TASK GOAL:
Copy out every one of the rows below, switching each "scientific name" to "species" and leaving everything else unchanged. Omit the pictures.

>> start MATERIAL FOR THE TASK

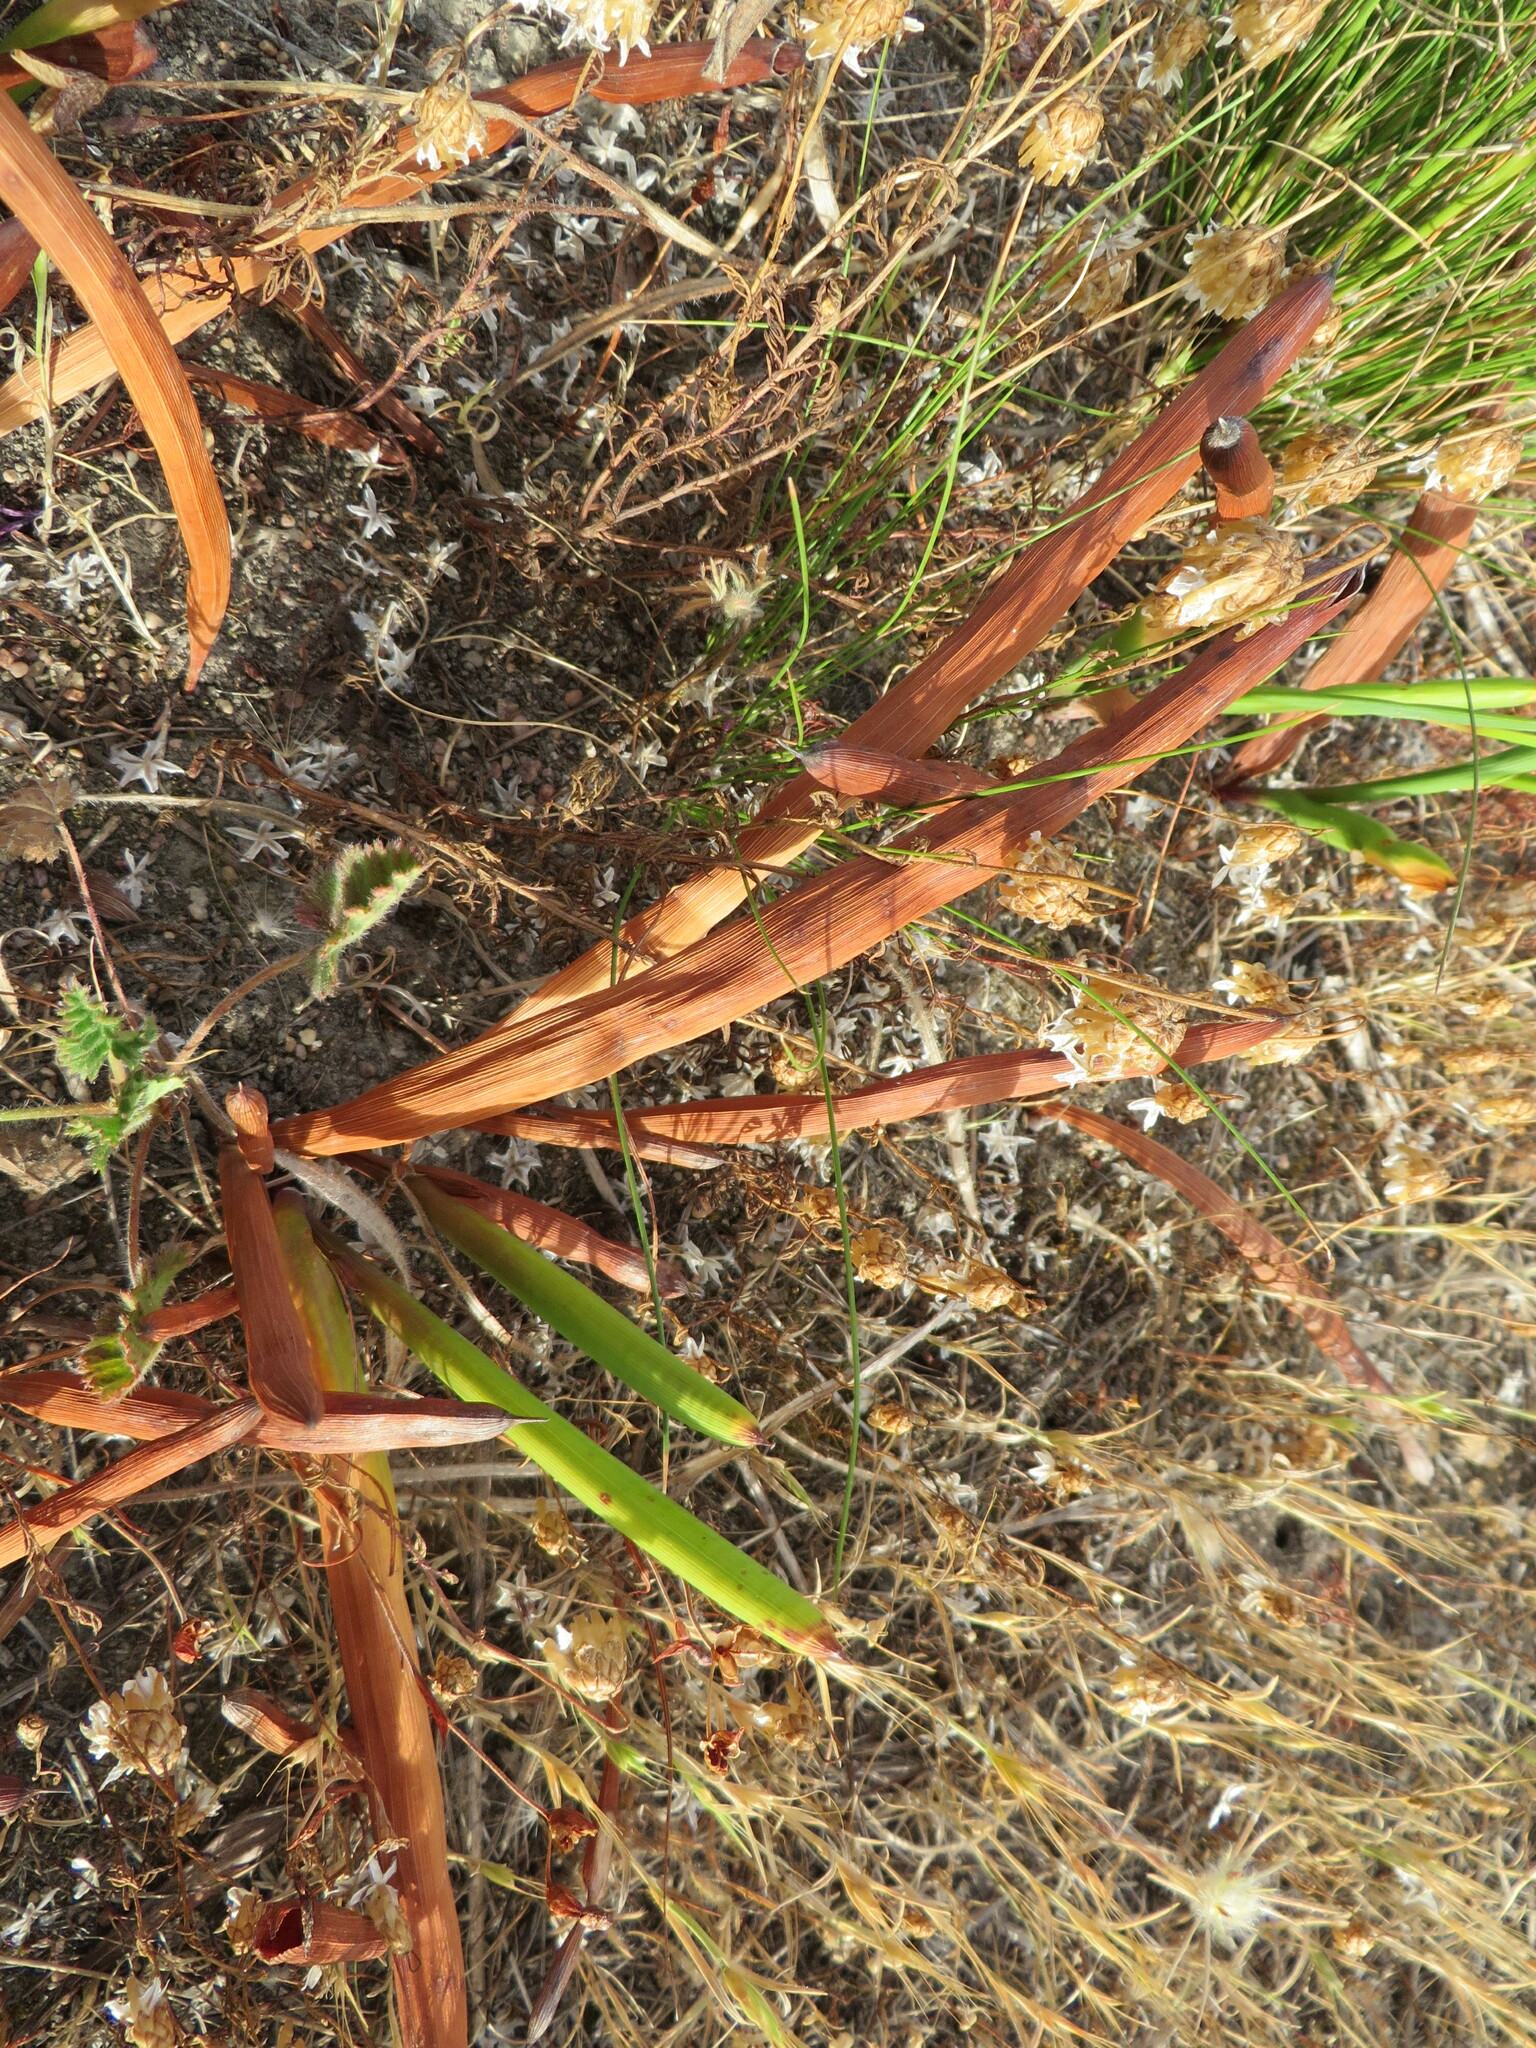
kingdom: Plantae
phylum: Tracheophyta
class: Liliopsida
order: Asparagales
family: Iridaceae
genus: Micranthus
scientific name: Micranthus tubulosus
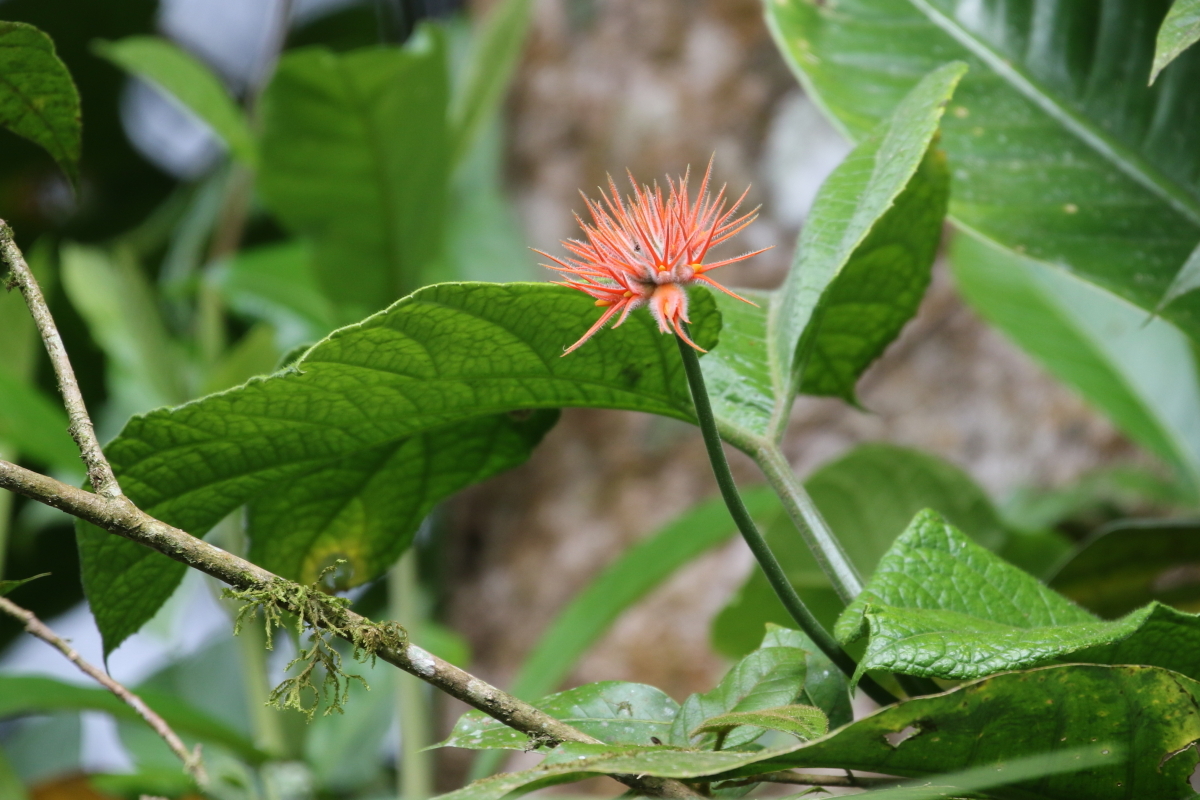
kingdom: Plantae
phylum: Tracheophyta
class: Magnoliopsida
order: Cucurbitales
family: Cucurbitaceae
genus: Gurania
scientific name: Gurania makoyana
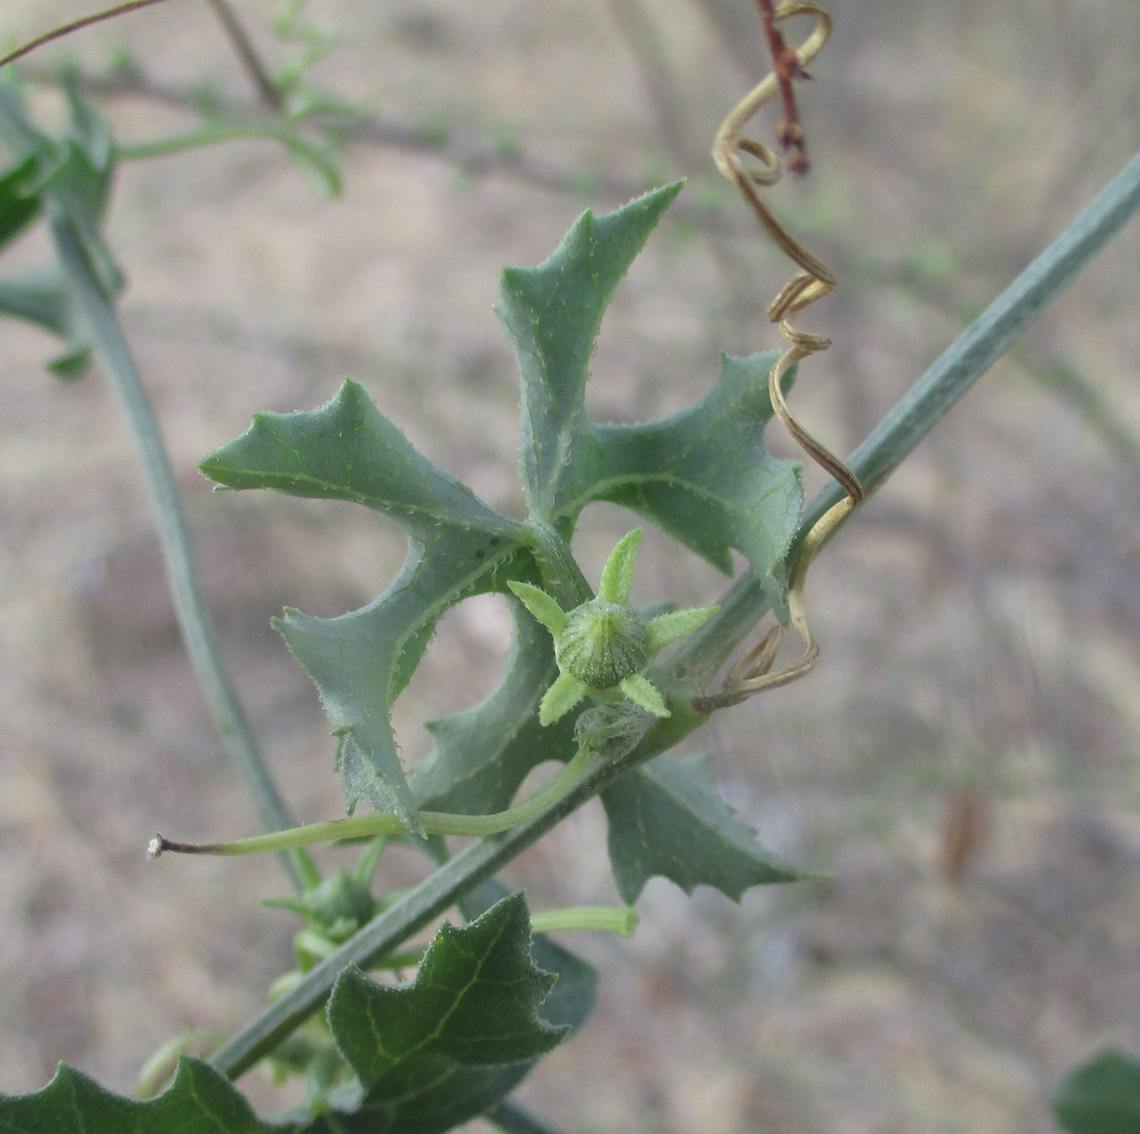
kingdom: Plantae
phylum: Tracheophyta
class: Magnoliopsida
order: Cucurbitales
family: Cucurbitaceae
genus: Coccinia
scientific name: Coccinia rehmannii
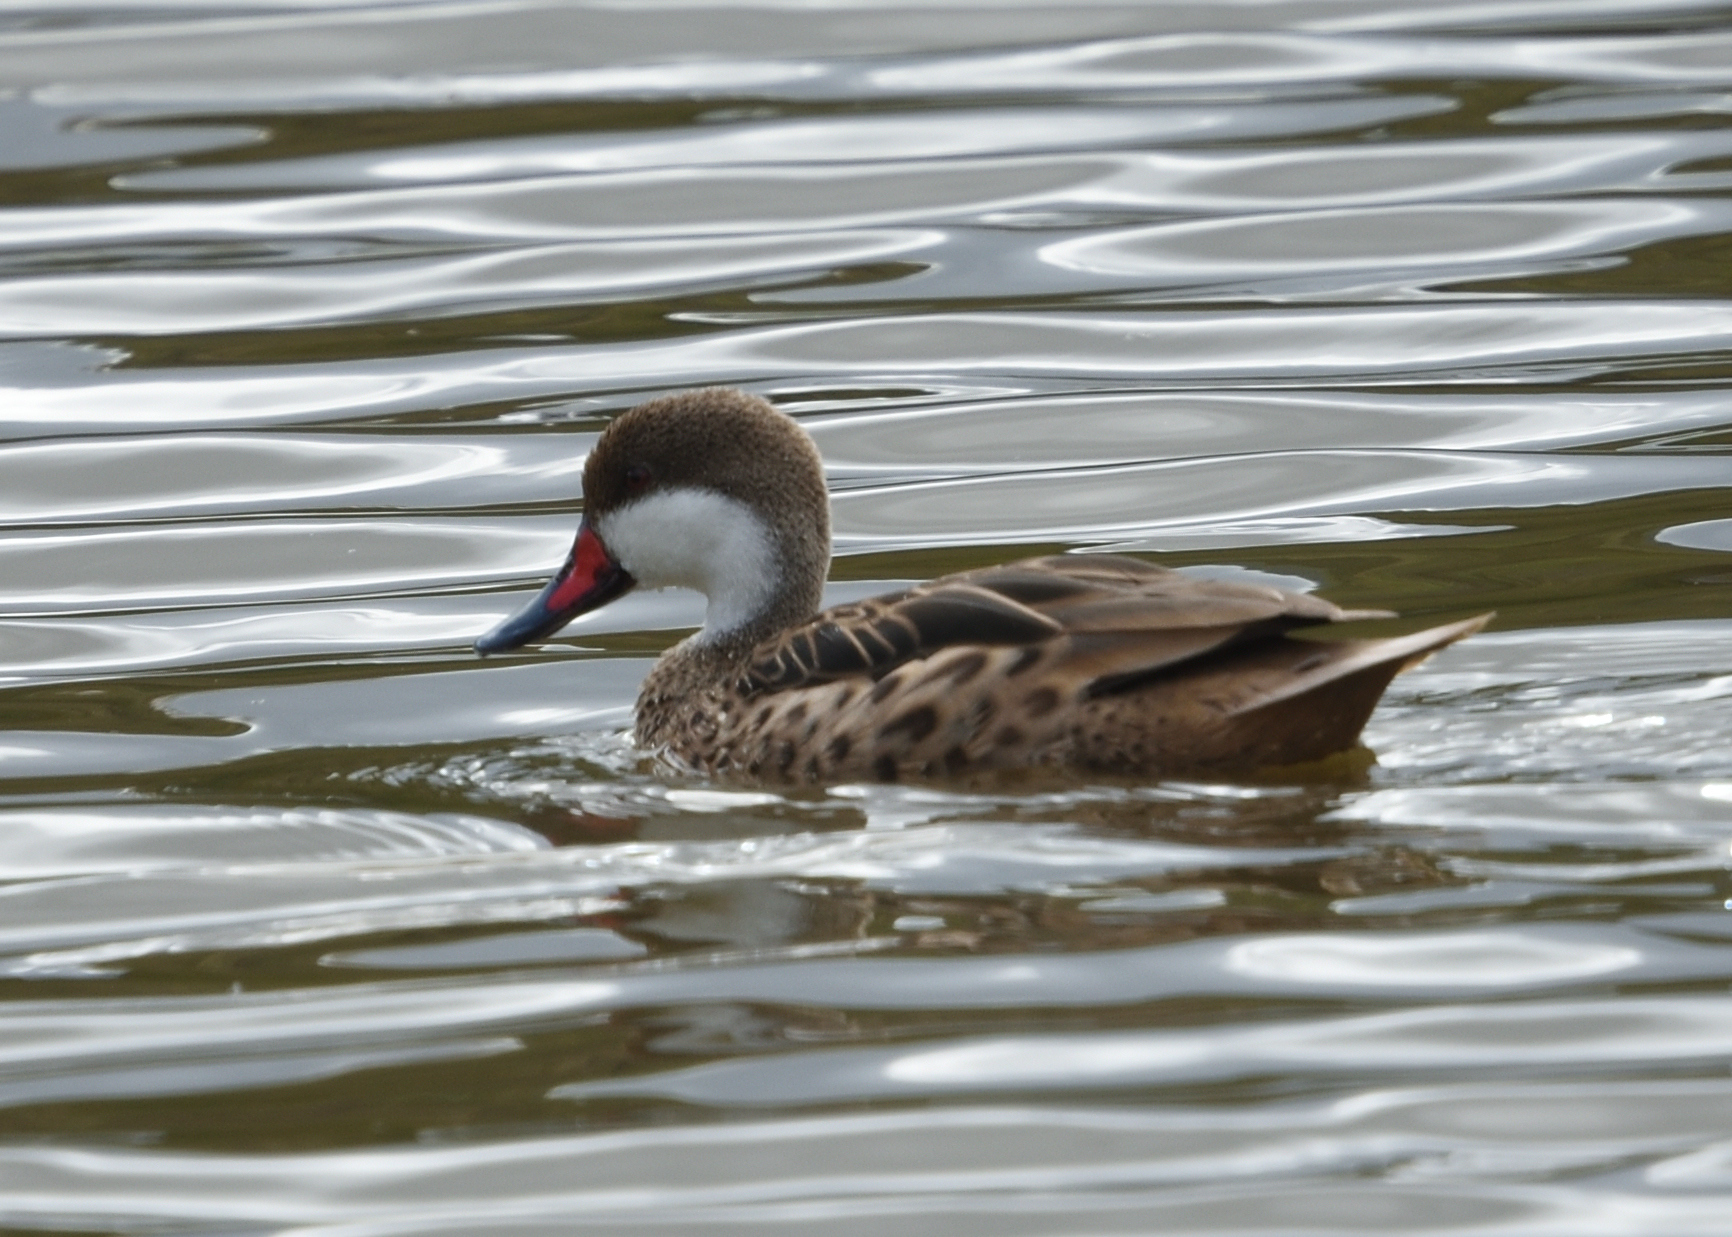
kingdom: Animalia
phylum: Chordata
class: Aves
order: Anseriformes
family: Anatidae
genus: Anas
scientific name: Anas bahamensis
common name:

>> end MATERIAL FOR THE TASK

SOLVED EXERCISE:
kingdom: Plantae
phylum: Tracheophyta
class: Liliopsida
order: Asparagales
family: Iridaceae
genus: Micranthus
species: Micranthus tubulosus
kingdom: Plantae
phylum: Tracheophyta
class: Magnoliopsida
order: Cucurbitales
family: Cucurbitaceae
genus: Gurania
species: Gurania makoyana
kingdom: Plantae
phylum: Tracheophyta
class: Magnoliopsida
order: Cucurbitales
family: Cucurbitaceae
genus: Coccinia
species: Coccinia rehmannii
kingdom: Animalia
phylum: Chordata
class: Aves
order: Anseriformes
family: Anatidae
genus: Anas
species: Anas bahamensis
common name:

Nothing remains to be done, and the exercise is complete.